▶ Exercise details: Your task is to filter the data below down to the lines holding "Tumor".

[Records excerpted from a collection]
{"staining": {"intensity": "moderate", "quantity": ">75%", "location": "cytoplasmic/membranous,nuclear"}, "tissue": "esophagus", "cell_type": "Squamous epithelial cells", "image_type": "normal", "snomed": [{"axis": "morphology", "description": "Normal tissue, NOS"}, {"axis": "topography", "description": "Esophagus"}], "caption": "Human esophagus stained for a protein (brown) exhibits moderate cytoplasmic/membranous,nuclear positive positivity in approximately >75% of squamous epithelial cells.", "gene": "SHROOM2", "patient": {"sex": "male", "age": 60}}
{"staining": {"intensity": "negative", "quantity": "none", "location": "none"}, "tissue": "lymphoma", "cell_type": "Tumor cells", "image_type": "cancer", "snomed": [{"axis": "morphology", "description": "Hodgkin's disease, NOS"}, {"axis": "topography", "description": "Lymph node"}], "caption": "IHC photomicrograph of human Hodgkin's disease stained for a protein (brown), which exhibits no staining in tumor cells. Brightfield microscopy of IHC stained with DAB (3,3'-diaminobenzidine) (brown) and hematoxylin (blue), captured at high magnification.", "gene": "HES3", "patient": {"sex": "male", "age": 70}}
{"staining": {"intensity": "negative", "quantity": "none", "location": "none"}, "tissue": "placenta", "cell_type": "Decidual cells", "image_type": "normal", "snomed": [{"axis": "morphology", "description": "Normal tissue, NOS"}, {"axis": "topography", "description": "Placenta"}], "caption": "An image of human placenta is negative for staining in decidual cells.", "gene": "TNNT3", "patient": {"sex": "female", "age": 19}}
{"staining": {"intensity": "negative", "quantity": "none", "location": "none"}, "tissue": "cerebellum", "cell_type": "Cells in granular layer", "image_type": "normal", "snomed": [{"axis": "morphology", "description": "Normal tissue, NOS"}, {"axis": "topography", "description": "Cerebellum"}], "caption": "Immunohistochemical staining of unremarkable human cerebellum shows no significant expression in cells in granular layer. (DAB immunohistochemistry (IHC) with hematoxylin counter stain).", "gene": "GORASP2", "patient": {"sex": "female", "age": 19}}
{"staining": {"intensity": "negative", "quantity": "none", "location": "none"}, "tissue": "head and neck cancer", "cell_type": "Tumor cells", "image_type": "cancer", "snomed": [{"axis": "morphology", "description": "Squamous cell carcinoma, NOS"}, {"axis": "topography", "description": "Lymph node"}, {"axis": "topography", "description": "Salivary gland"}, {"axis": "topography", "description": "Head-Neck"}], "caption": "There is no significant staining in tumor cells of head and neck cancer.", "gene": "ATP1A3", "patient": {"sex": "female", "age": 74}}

▶ Response to the task:
{"staining": {"intensity": "negative", "quantity": "none", "location": "none"}, "tissue": "lymphoma", "cell_type": "Tumor cells", "image_type": "cancer", "snomed": [{"axis": "morphology", "description": "Hodgkin's disease, NOS"}, {"axis": "topography", "description": "Lymph node"}], "caption": "IHC photomicrograph of human Hodgkin's disease stained for a protein (brown), which exhibits no staining in tumor cells. Brightfield microscopy of IHC stained with DAB (3,3'-diaminobenzidine) (brown) and hematoxylin (blue), captured at high magnification.", "gene": "HES3", "patient": {"sex": "male", "age": 70}}
{"staining": {"intensity": "negative", "quantity": "none", "location": "none"}, "tissue": "head and neck cancer", "cell_type": "Tumor cells", "image_type": "cancer", "snomed": [{"axis": "morphology", "description": "Squamous cell carcinoma, NOS"}, {"axis": "topography", "description": "Lymph node"}, {"axis": "topography", "description": "Salivary gland"}, {"axis": "topography", "description": "Head-Neck"}], "caption": "There is no significant staining in tumor cells of head and neck cancer.", "gene": "ATP1A3", "patient": {"sex": "female", "age": 74}}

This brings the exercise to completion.